One researcher said about District 90’s reading assessment “flipping a coin would actually be better” for identifying struggling readers. The new report by American Public Media (APM) suggests River Forest’s policy-induced learning loss from a debunked reading and writing curricula could have been masked by its choice of a “useless” assessment of the same.
The popular reading assessment is called the Benchmark Assessment System or BAS. It was developed by Irene Fountas and Gay Su Pinnell and sold by Heinemann, the same publisher of the debunked Lucy Calkins Units of Study reading and writing curriculum introduced as “balanced literacy” in District 90.
In a July 2023 email obtained by E3, District 90’s Asst. Superintendent of Curriculum and Instruction confirmed use of BAS as one of two “Building Level” assessments saying “Fountas and Pinnell Benchmark Reading Assessment (K-6) - this is a 1:1 screener teachers use with students to assess decoding, fluency, comprehension, and the ability to self-correct when they misread or skip words. These records are kept by the Instructional Specialists and classroom teachers”.
River Forest residents regularly hear from district administrators their decisions are “evidence based”. However, APM, the same agency producing the Sold a Story series on the Lucy Calkins curriculum, reported “Matthew Burns, a University of Florida special education professor, conducted the first peer-reviewed study of the BAS. One of his studies showed BAS was able to distinguish between proficient and struggling readers only about half of the time.”
"So I could buy this test, train all my teachers to give it, take about 30 minutes per kid,” Burns said “Or really just have a teacher flip a coin for every kid, and they'll get it right just as often."
The poor curriculum and instruction that began in 2016, combined with an ineffective assessment of student reading performance, appears a double whammy for residents relying on District 90 for reading instruction.

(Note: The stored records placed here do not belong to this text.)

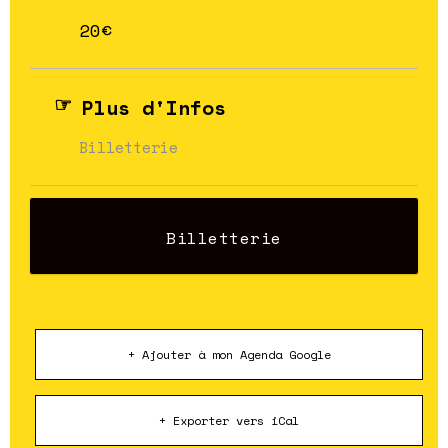
20€
Plus d'Infos
Billetterie
Billetterie
+ Ajouter à mon Agenda Google
+ Exporter vers iCal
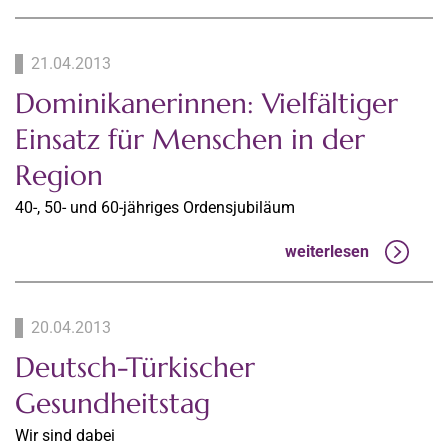
21.04.2013
Dominikanerinnen: Vielfältiger
Einsatz für Menschen in der
Region
40-, 50- und 60-jähriges Ordensjubiläum
weiterlesen
20.04.2013
Deutsch-Türkischer
Gesundheitstag
Wir sind dabei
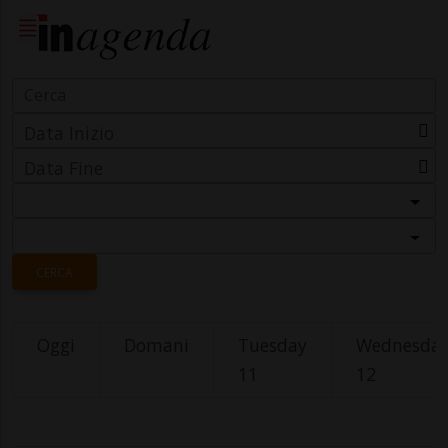
Data Inizio
Data Fine
Categoria
Località
CERCA
Oggi
Domani
Tuesday
Wednesda
11
12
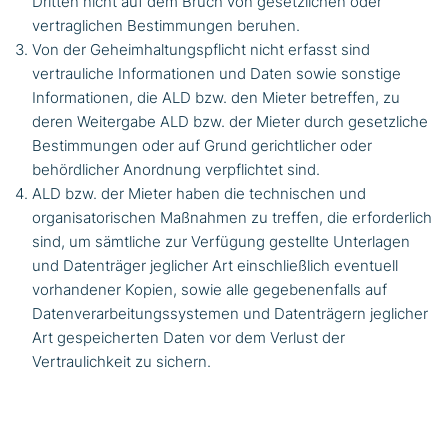
Dritten nicht auf dem Bruch von gesetzlichen oder
vertraglichen Bestimmungen beruhen.
Von der Geheimhaltungspflicht nicht erfasst sind
vertrauliche Informationen und Daten sowie sonstige
Informationen, die ALD bzw. den Mieter betreffen, zu
deren Weitergabe ALD bzw. der Mieter durch gesetzliche
Bestimmungen oder auf Grund gerichtlicher oder
behördlicher Anordnung verpflichtet sind.
ALD bzw. der Mieter haben die technischen und
organisatorischen Maßnahmen zu treffen, die erforderlich
sind, um sämtliche zur Verfügung gestellte Unterlagen
und Datenträger jeglicher Art einschließlich eventuell
vorhandener Kopien, sowie alle gegebenenfalls auf
Datenverarbeitungssystemen und Datenträgern jeglicher
Art gespeicherten Daten vor dem Verlust der
Vertraulichkeit zu sichern.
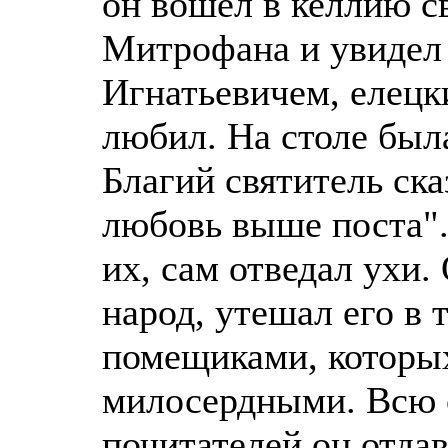
он вошел в келлию с
Митрофана и увидел 
Игнатьевичем, елецк
любил. На столе был
Благий святитель ска
любовь выше поста".
их, сам отведал ухи
народ, утешал его в 
помещиками, которых
милосердными. Всю 
почитателей он отда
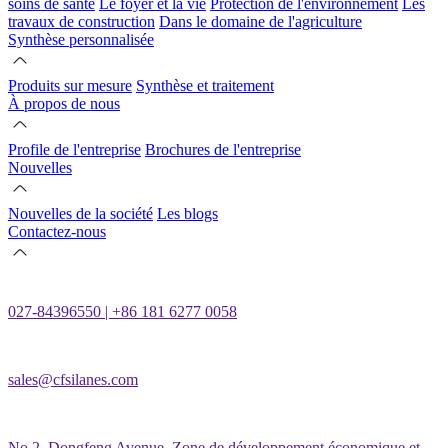
soins de santé
Le foyer et la vie
Protection de l'environnement
Les
travaux de construction
Dans le domaine de l'agriculture
Synthèse personnalisée
Produits sur mesure
Synthèse et traitement
À propos de nous
Profile de l'entreprise
Brochures de l'entreprise
Nouvelles
Nouvelles de la société
Les blogs
Contactez-nous
027-84396550 | +86 181 6277 0058
sales@cfsilanes.com
No.2, Dongfeng Avenue, Zone de développement économique et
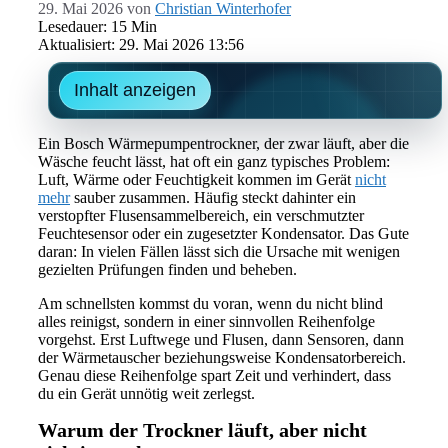
29. Mai 2026
von
Christian Winterhofer
Lesedauer: 15 Min
Aktualisiert: 29. Mai 2026 13:56
Inhalt anzeigen
Ein Bosch Wärmepumpentrockner, der zwar läuft, aber die
Wäsche feucht lässt, hat oft ein ganz typisches Problem:
Luft, Wärme oder Feuchtigkeit kommen im Gerät
nicht
mehr
sauber zusammen. Häufig steckt dahinter ein
verstopfter Flusensammelbereich, ein verschmutzter
Feuchtesensor oder ein zugesetzter Kondensator. Das Gute
daran: In vielen Fällen lässt sich die Ursache mit wenigen
gezielten Prüfungen finden und beheben.
Am schnellsten kommst du voran, wenn du nicht blind
alles reinigst, sondern in einer sinnvollen Reihenfolge
vorgehst. Erst Luftwege und Flusen, dann Sensoren, dann
der Wärmetauscher beziehungsweise Kondensatorbereich.
Genau diese Reihenfolge spart Zeit und verhindert, dass
du ein Gerät unnötig weit zerlegst.
Warum der Trockner läuft, aber nicht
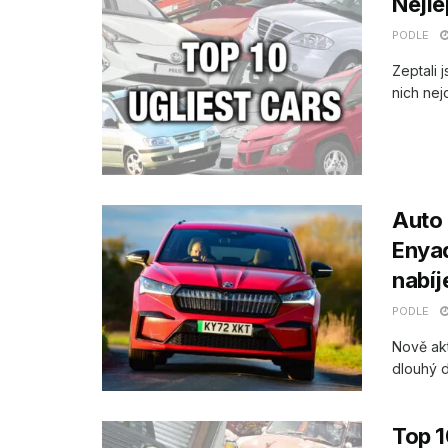
Nejle
PODLE
Zeptali 
nich nej
Auto 
Enya
nabí
PODLE
Nově akt
dlouhý 
Top 1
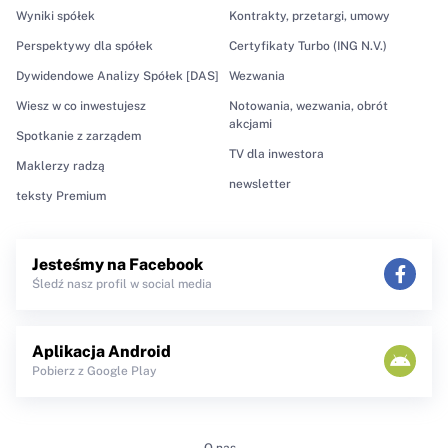
Wyniki spółek
Kontrakty, przetargi, umowy
Perspektywy dla spółek
Certyfikaty Turbo (ING N.V.)
Dywidendowe Analizy Spółek [DAS]
Wezwania
Wiesz w co inwestujesz
Notowania, wezwania, obrót
akcjami
Spotkanie z zarządem
TV dla inwestora
Maklerzy radzą
newsletter
teksty Premium
Jesteśmy na Facebook
Śledź nasz profil w social media
Aplikacja Android
Pobierz z Google Play
O nas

Condon said recently the review will be “done through the lens of evidence-based reading instruction” and could lead to changes by 2025. E3 is unaware of whether the review will also target improved reading and writing assessments.
A survey circulated among River Forest residents asked the board of education to limit the influence of the Asst. Superintendent of Instruction on curriculum choices before her planned resignation at the end of the 2023-2024 school year.